**SELECTED TEXT**.

******

It is commonly believed that following injury, developmental pathways such as Wnt, Notch, and Hedgehog are re-activated in an effort to restore tissue integrity (22, 23). It is however very clear that successful regeneration is both age-dependent and organ-specific (12, 17, 24). In this context, the existence of a “regenerative window” within the first week after birth (at least in mice) support the idea that the post-natal heart still harbors regenerative capacities that could be promoted after injury to improve the regenerative potential of the adult-infarcted heart and reduce the burden of MI.
The (Limited) Regenerative Capacity of the Human-Infarcted Heart
Even though the adult mammalian heart clearly lacks potent regenerative capacities, a study by Bergmann et al. showed that the adult human heart was able of slow cardiomyocyte renewal throughout life (25). This suggests that the adult mammalian heart retains some regenerative capacities that may be stimulated to improve the outcome following MI.
In contrast to the adult, newborn humans and infants seem to still harbor potent cardiac regenerative capacities. Indeed, a study by Fratz et al. reported very little myocardial scarring and normal function in adults having had cardiac corrective surgery for anomalous origin of the left coronary artery from the pulmonary artery (ALPACA) as children (26). Moreover, in a recent case report Haubner et al. have recently observed full cardiac recovery within weeks after the occurrence of MI in a newborn child (19).

******

**GIVEN DATA**.
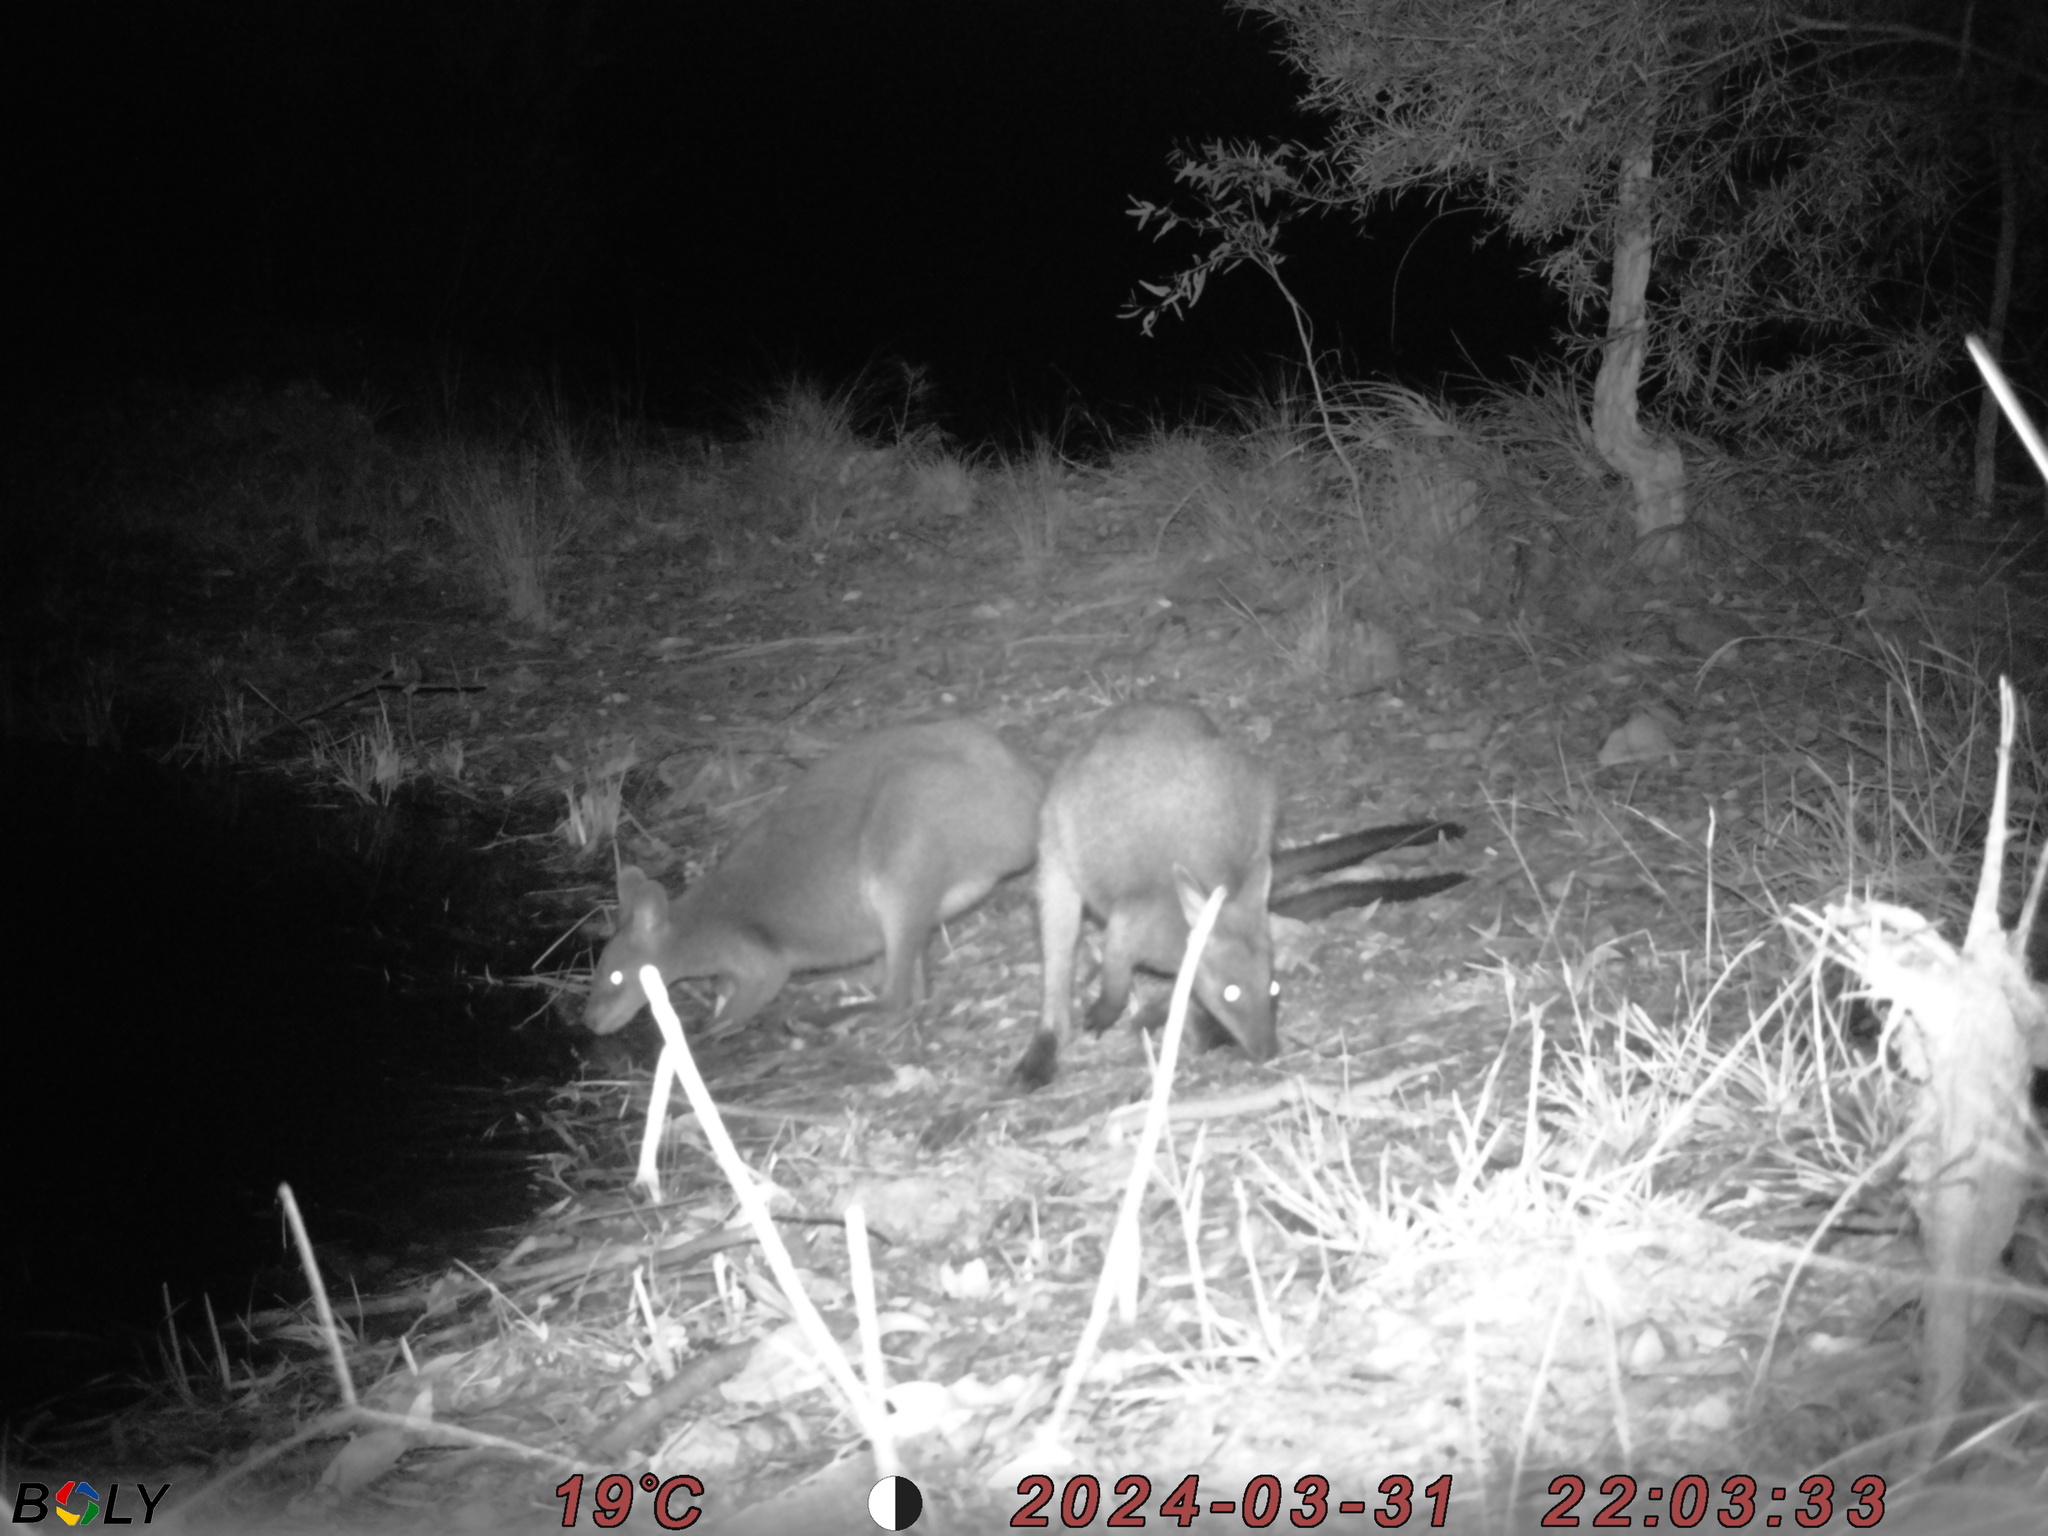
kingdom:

******

**INSTRUCTIONS FOR THE TASK**.
Answer these questions using the passage on heart regeneration:
1. Which developmental pathways does it name as re-activated after injury?
2. According to the study by Bergmann et al., what was the adult human heart able to do throughout life?
3. What did Haubner et al. observe in a newborn child after the occurrence of MI?
The data have no connection to the passage on heart regeneration.

**EXERCISE RESPONSE**.
1. Wnt, Notch, and Hedgehog.
2. Slow cardiomyocyte renewal.
3. Full cardiac recovery within weeks.